▸ **TASK REQUIREMENTS**
Please render the data below as a JSON list of strings, one string per line, omitting blank lines and the picture lines.

▸ **RECORDS SHOWN**
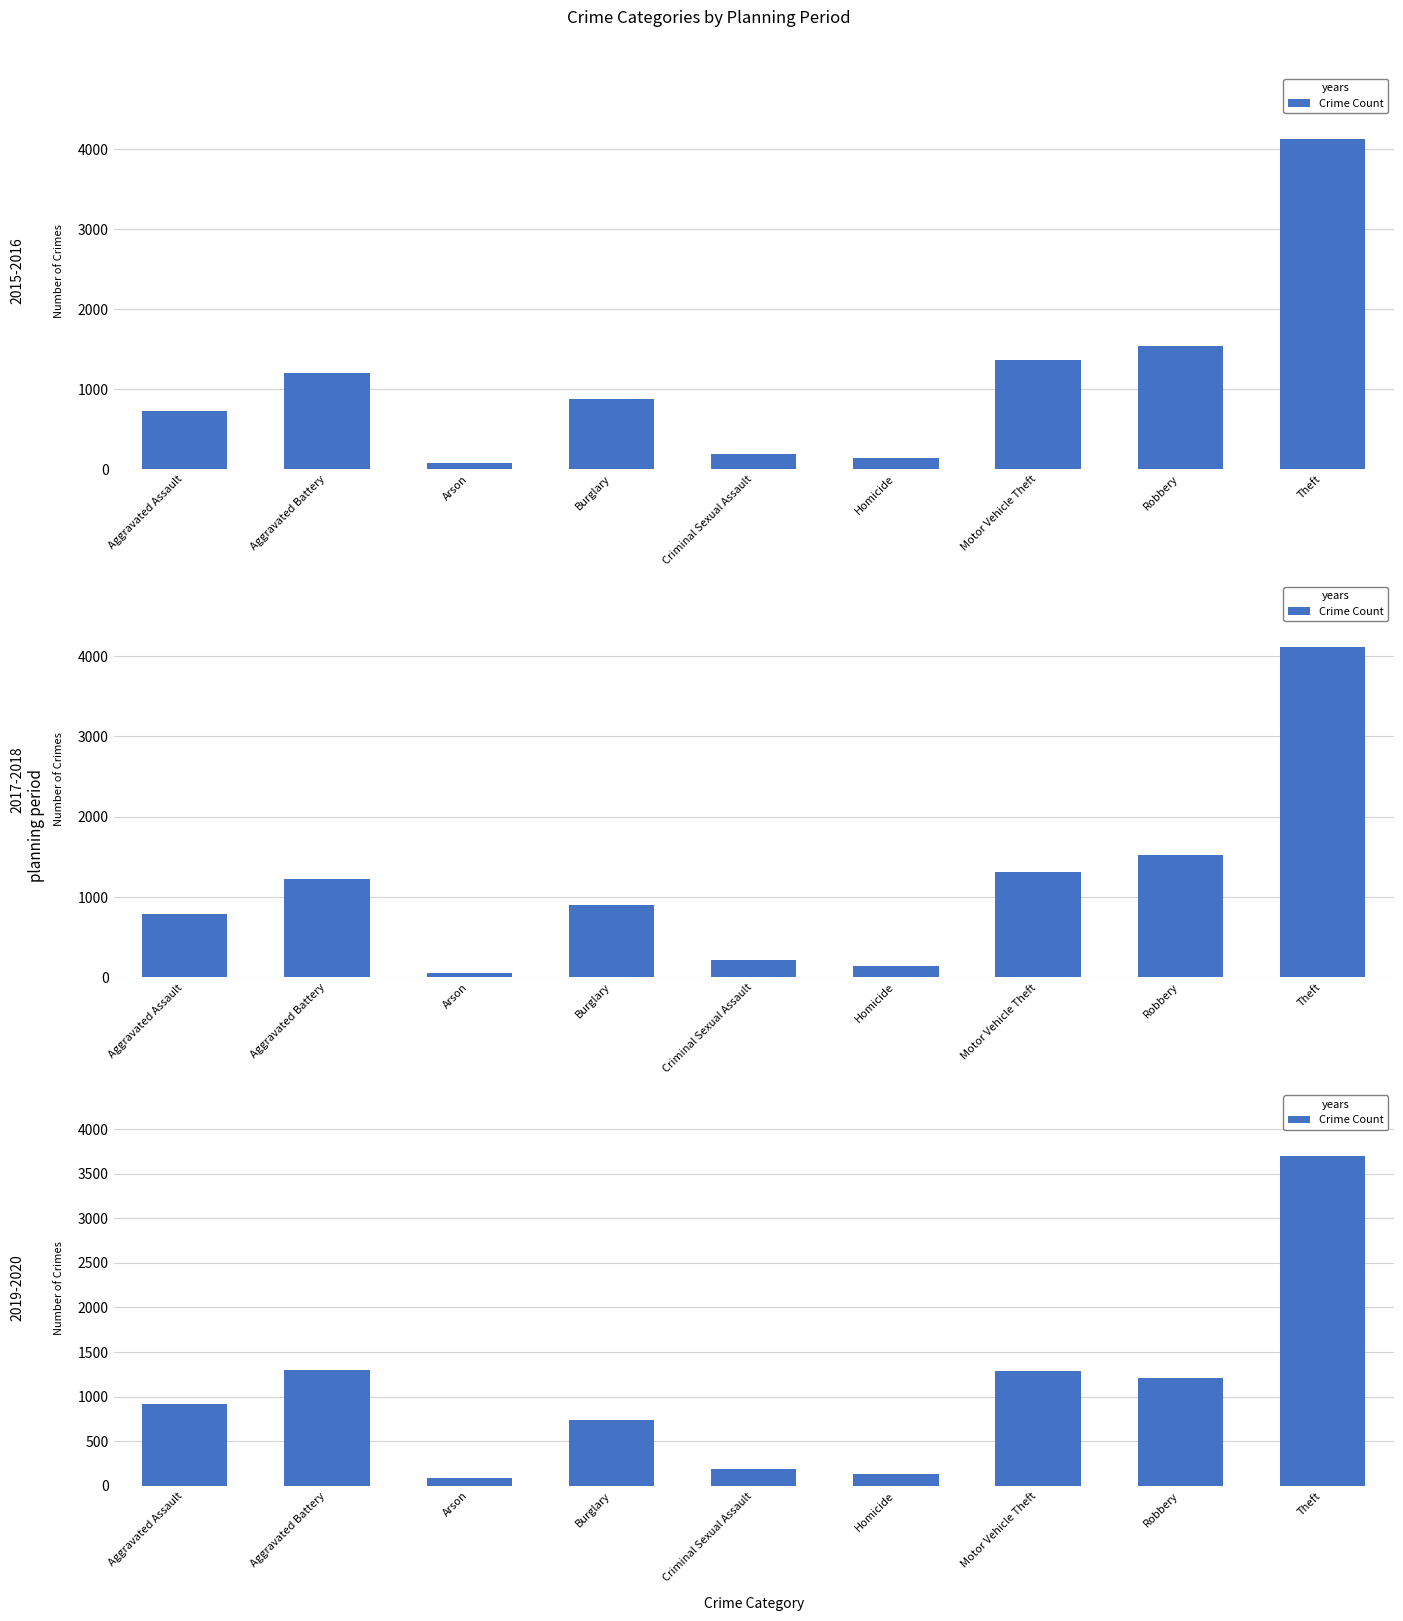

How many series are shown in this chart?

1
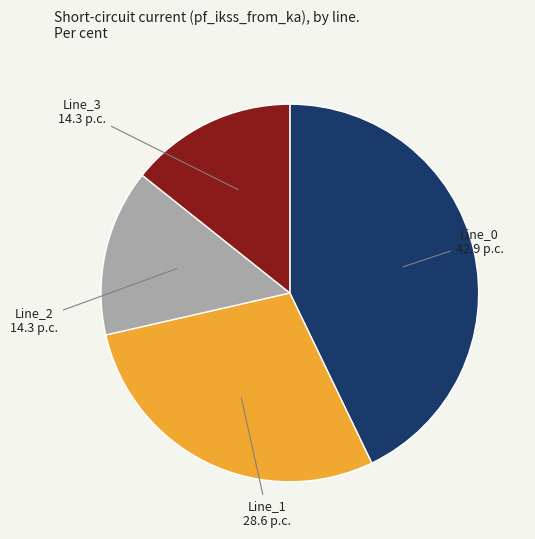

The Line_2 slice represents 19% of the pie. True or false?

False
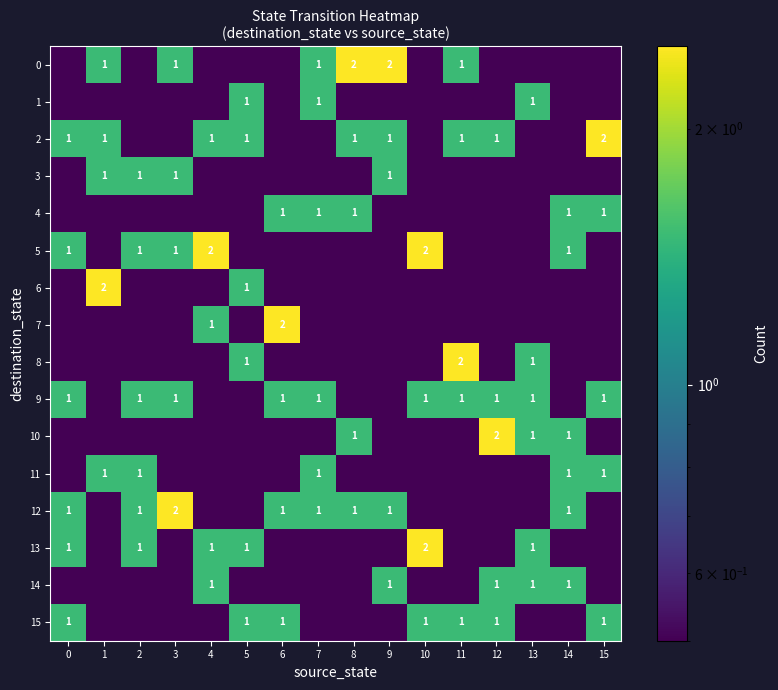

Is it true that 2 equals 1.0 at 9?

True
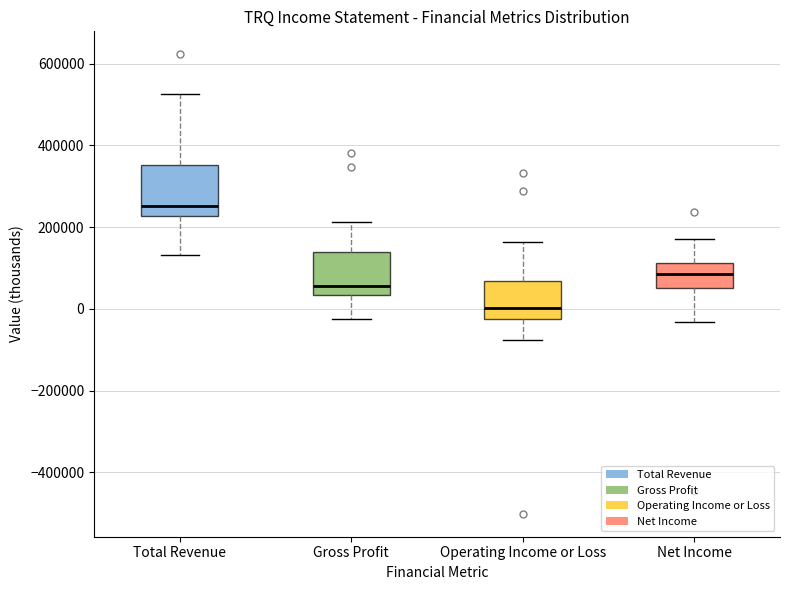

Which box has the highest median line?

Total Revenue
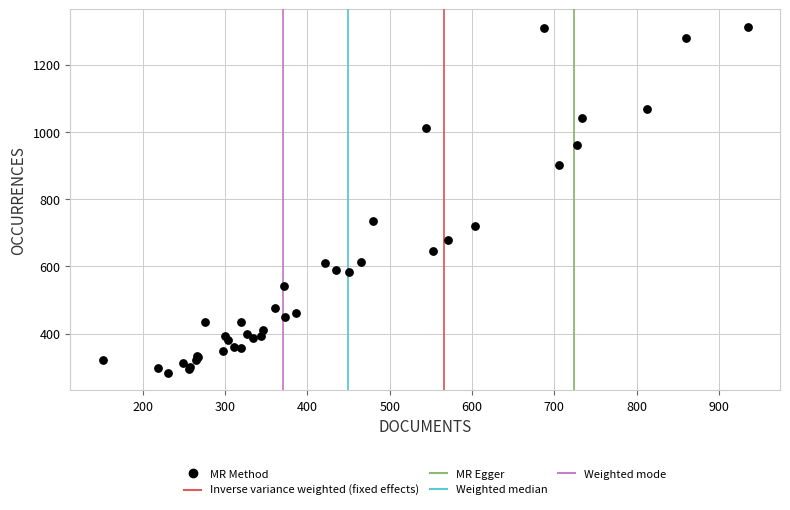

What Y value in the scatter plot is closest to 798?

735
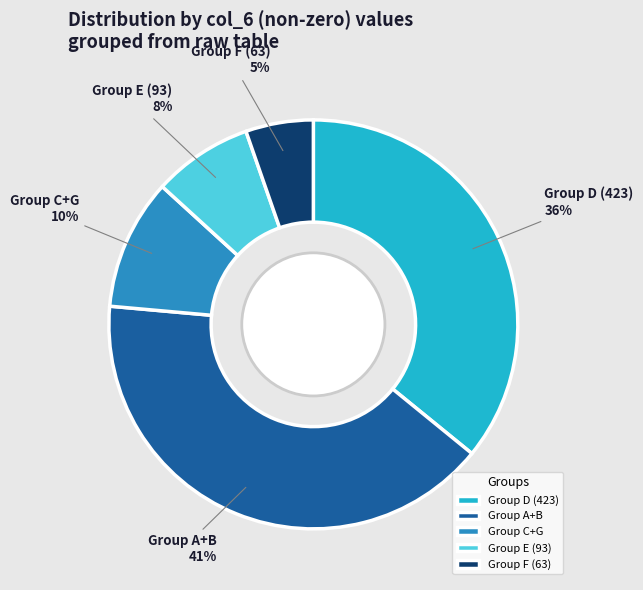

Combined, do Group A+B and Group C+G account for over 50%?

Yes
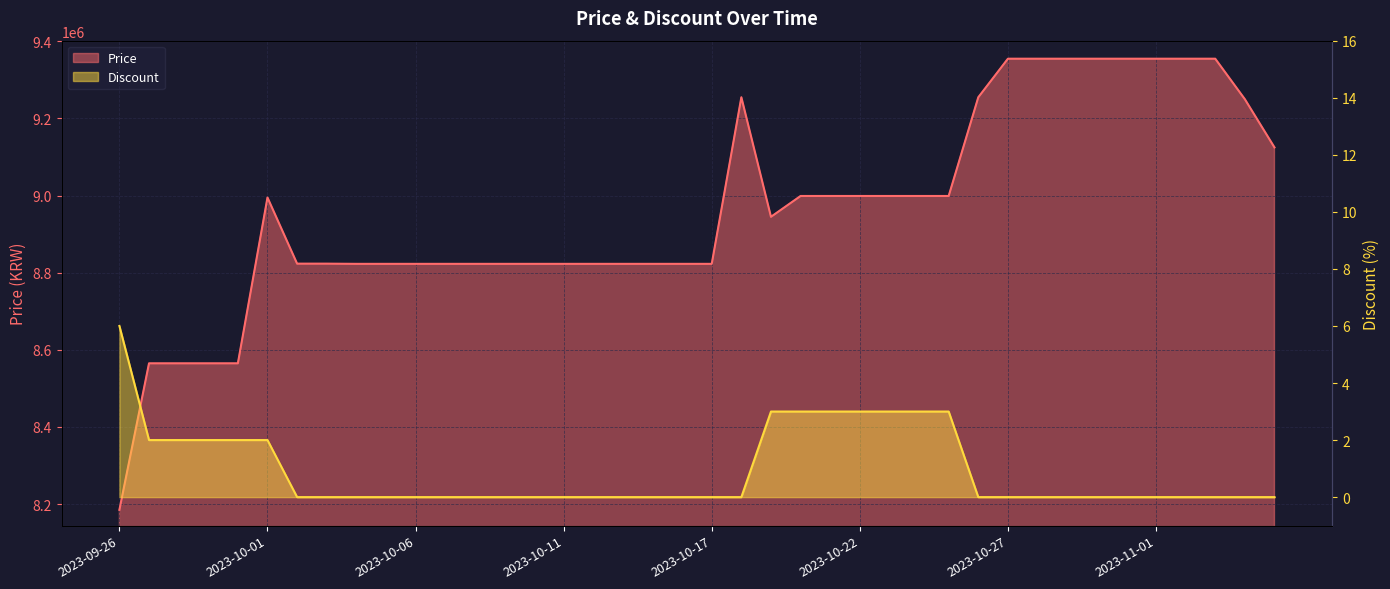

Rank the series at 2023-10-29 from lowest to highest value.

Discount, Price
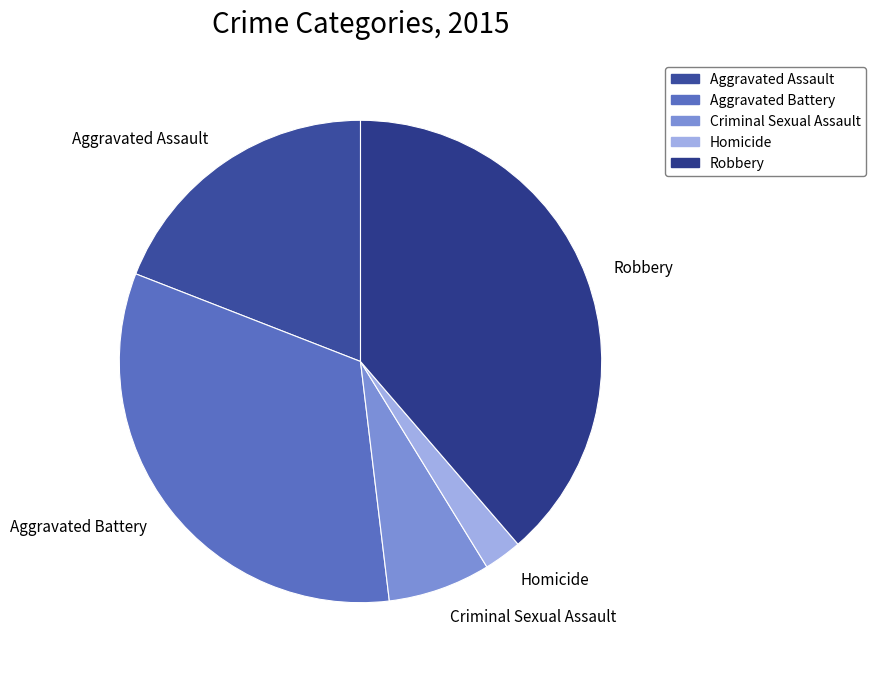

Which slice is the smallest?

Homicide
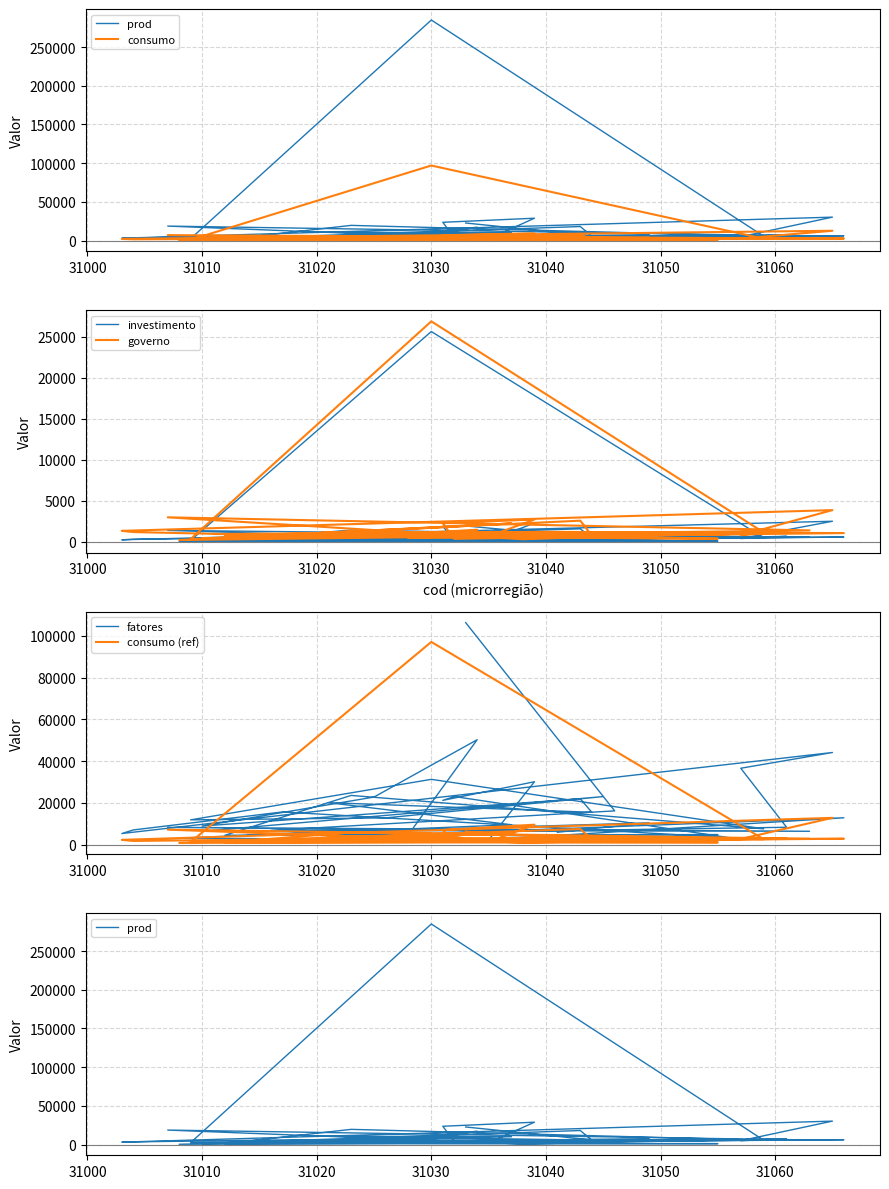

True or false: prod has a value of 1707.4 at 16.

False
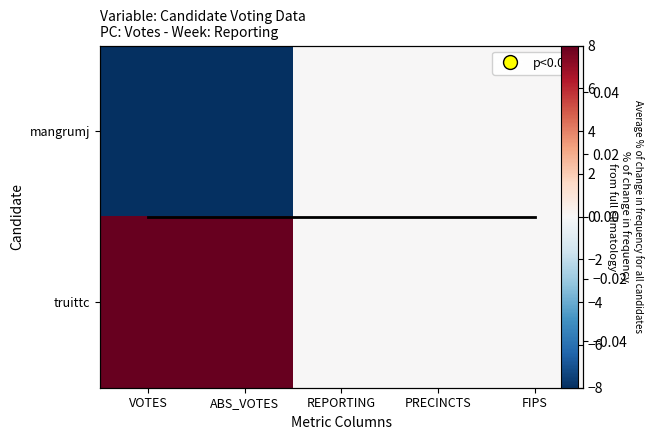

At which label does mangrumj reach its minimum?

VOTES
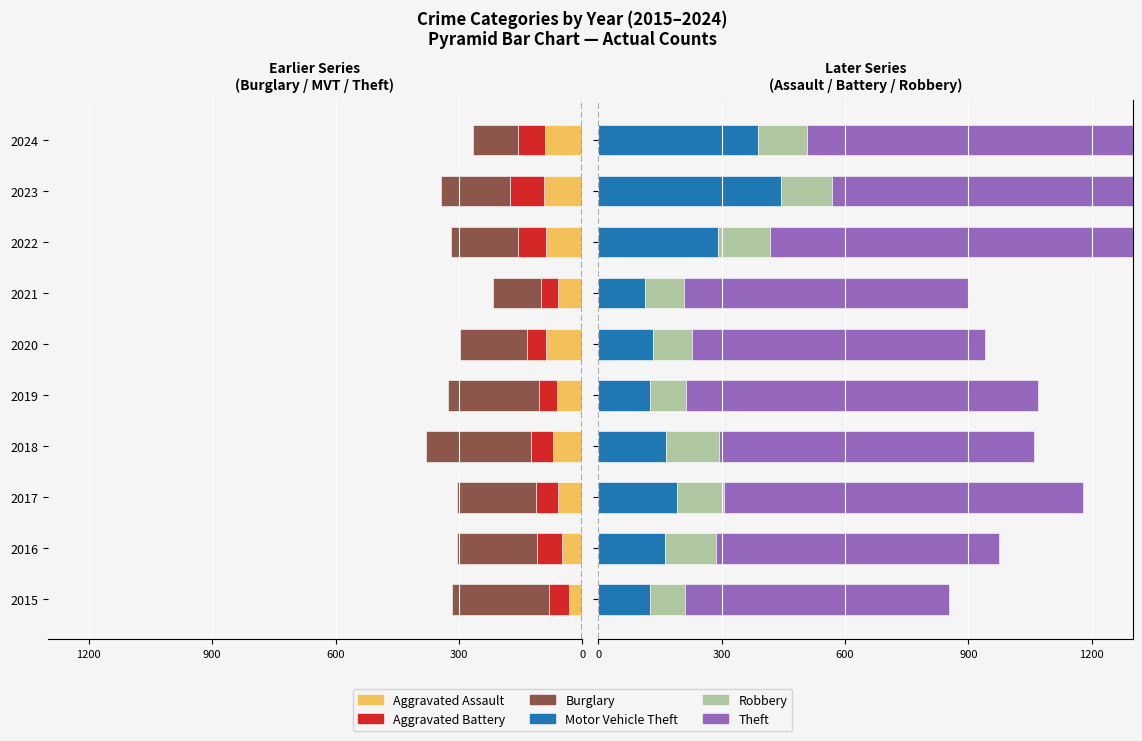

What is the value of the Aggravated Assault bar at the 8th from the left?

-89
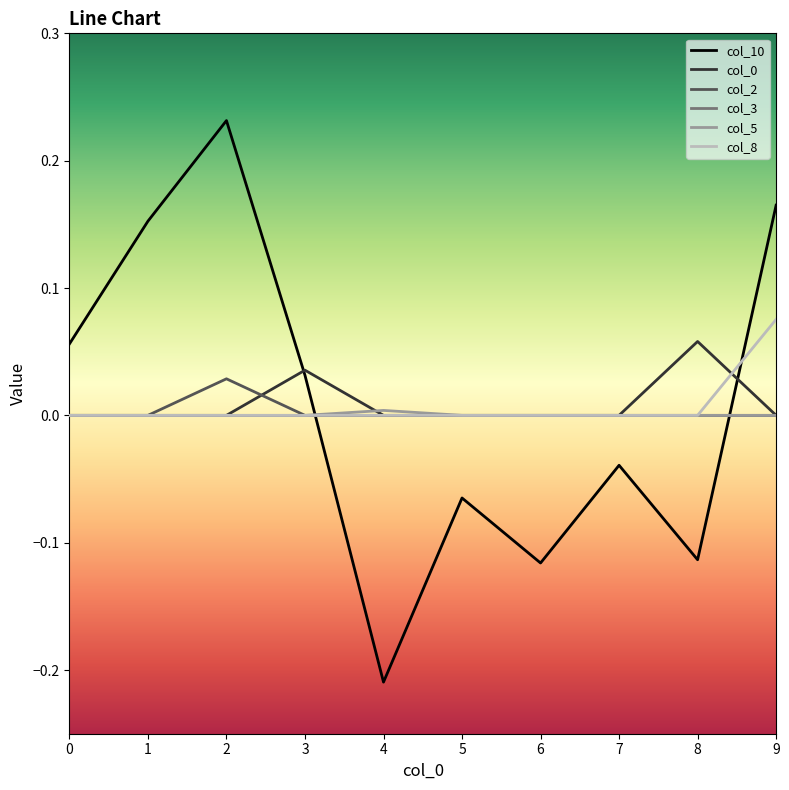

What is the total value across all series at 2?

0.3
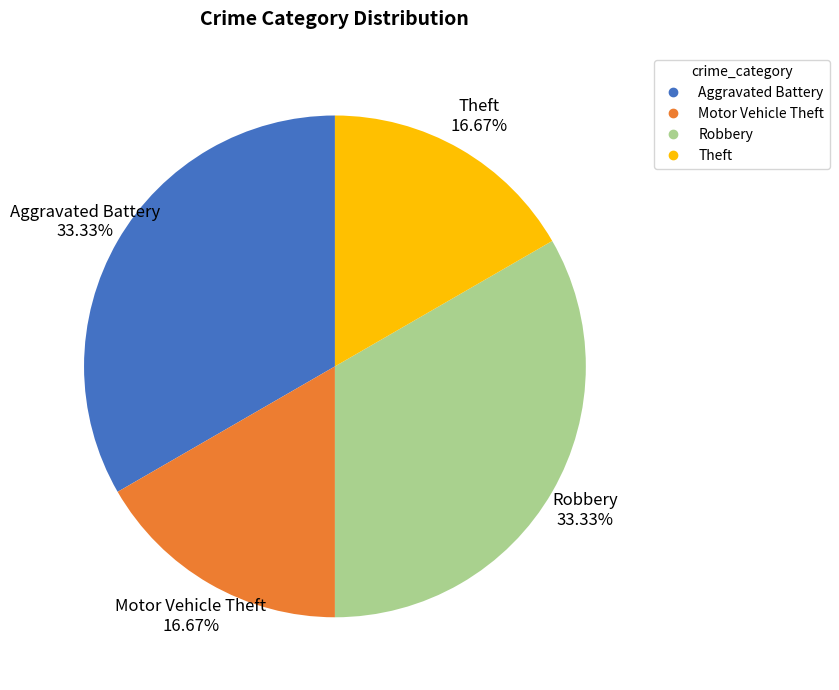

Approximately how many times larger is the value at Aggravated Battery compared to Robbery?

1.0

▸ **COMPLETED EXERCISE**
[
  "How many series are shown in this chart?",
  "1",
  "The Line_2 slice represents 19% of the pie. True or false?",
  "False",
  "Is it true that 2 equals 1.0 at 9?",
  "True",
  "Which box has the highest median line?",
  "Total Revenue",
  "What Y value in the scatter plot is closest to 798?",
  "735",
  "Combined, do Group A+B and Group C+G account for over 50%?",
  "Yes",
  "Rank the series at 2023-10-29 from lowest to highest value.",
  "Discount, Price",
  "Which slice is the smallest?",
  "Homicide",
  "True or false: prod has a value of 1707.4 at 16.",
  "False",
  "At which label does mangrumj reach its minimum?",
  "VOTES",
  "What is the value of the Aggravated Assault bar at the 8th from the left?",
  "-89",
  "What is the total value across all series at 2?",
  "0.3",
  "Approximately how many times larger is the value at Aggravated Battery compared to Robbery?",
  "1.0"
]